Dennoch äußerten sie damals auch ihre Besorgnis über die US-militärischen Aktionen in der Karibikregion und bedauerten den Verlust von Menschenleben sowie die Präsenz ausländischer Kräfte in internationalen Gewässern.

Das aktuelle Schweigen der Bischofskonferenz spiegelt, laut The Pillar, die Unsicherheit über die unmittelbare Zukunft des Landes wider, inmitten widersprüchlicher Berichte nach der Festnahme des Machthabers.

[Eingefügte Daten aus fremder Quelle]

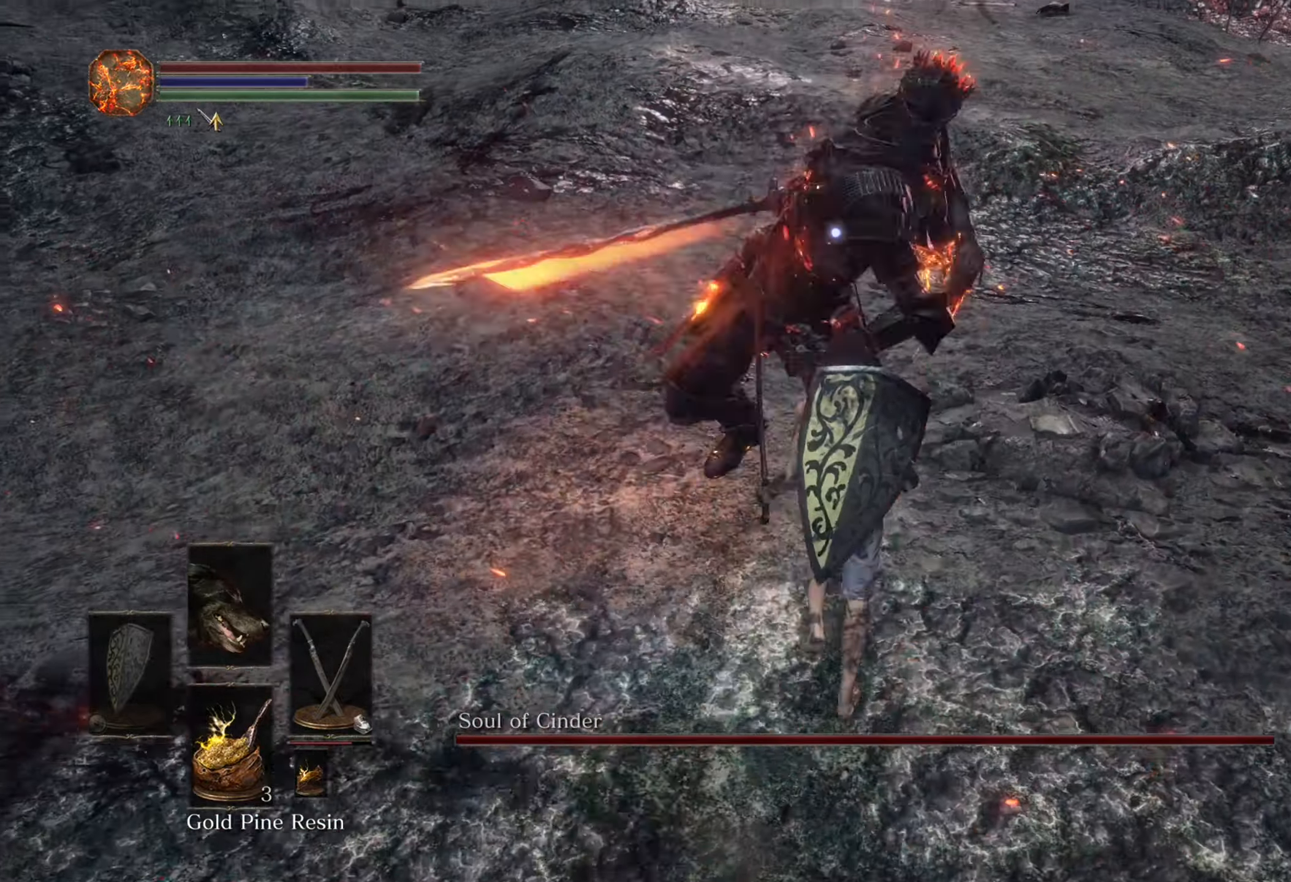
{"buttons": [], "left_stick": "left", "right_stick": "center", "events": [[167, "left_stick", "up-left"], [333, "left_stick", "left"]]}
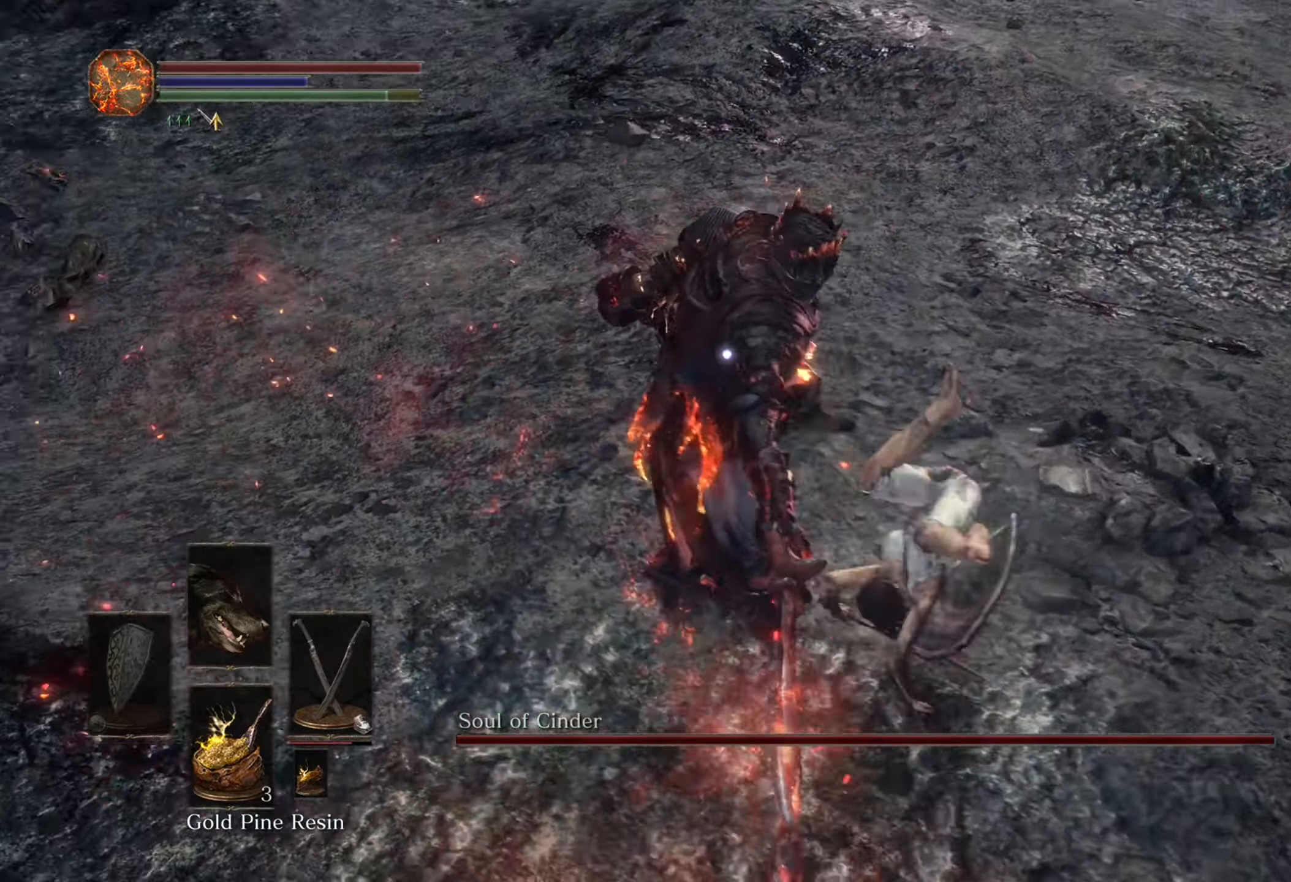
{"buttons": [], "left_stick": "left", "right_stick": "center", "events": []}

Politische Unsicherheit und internationale Reaktionen

Während Maduro in New York auf seine Verhandlung wartet, erklärte Trump, dass die Vereinigten Staaten „das Land verwalten“ werden, bis ein „sicheres und angemessenes“ Übergang stattfindet. Später wies er darauf hin, dass die Vizepräsidentin Delcy Rodríguez als Interimspräsidentin vereidigt worden sei, was sie selbst Stunden später aus Caracas dementierte und die Operation als „illegalen Entführung“ bezeichnete und die Freilassung von Maduro forderte.

Die Festnahme des Diktators wird von breiten Sektoren der venezolanischen Diaspora gefeiert, hat aber in der internationalen Gemeinschaft und in der US-Politik gemischte Reaktionen hervorgerufen, mit Unterstützung und Kritik an der Legalität und den geopolitischen Folgen der Operation.

Papst Leo XIV hat sich noch nicht zu den Ereignissen geäußert. In einer Pressekonferenz am 2. Dezember, als er nach einer möglichen militärischen Aktion gegen Venezuela gefragt wurde, sagte der Pontifex: „Es ist besser, den Dialog zu suchen, vielleicht Druck auszuüben, sogar wirtschaftlichen, aber andere Wege zu suchen, um Veränderungen herbeizuführen“.